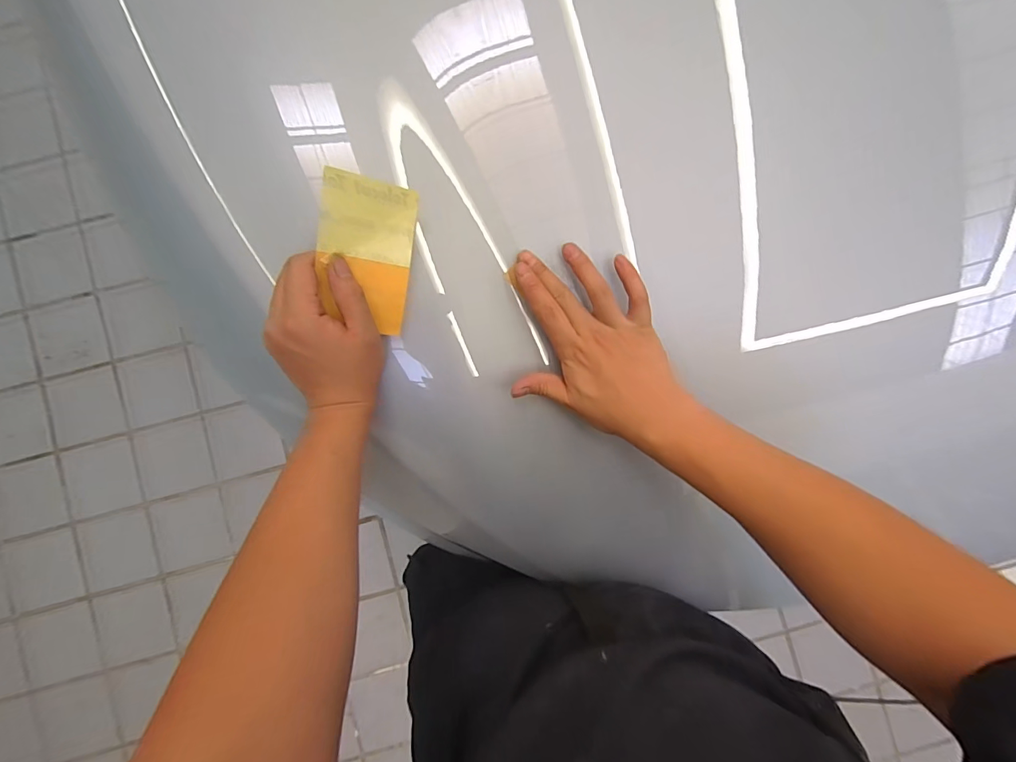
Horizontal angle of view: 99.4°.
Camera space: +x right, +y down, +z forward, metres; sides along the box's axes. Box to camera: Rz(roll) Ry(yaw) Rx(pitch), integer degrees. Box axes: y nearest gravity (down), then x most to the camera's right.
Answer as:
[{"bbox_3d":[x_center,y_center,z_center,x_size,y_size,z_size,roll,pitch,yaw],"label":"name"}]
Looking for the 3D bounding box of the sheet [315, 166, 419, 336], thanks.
[{"bbox_3d":[-0.108,-0.095,0.330,0.070,0.006,0.111,1,110,-33],"label":"sheet"}]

__________

## ASSIGNED TASK
Line by line, reproduce the material above exactly, leaving each picture out.

## WRITTEN RESPONSE
Horizontal angle of view: 99.4°.
Camera space: +x right, +y down, +z forward, metres; sides along the box's axes. Box to camera: Rz(roll) Ry(yaw) Rx(pitch), integer degrees. Box axes: y nearest gravity (down), then x most to the camera's right.
Answer as:
[{"bbox_3d":[x_center,y_center,z_center,x_size,y_size,z_size,roll,pitch,yaw],"label":"name"}]
Looking for the 3D bounding box of the sheet [315, 166, 419, 336], thanks.
[{"bbox_3d":[-0.108,-0.095,0.330,0.070,0.006,0.111,1,110,-33],"label":"sheet"}]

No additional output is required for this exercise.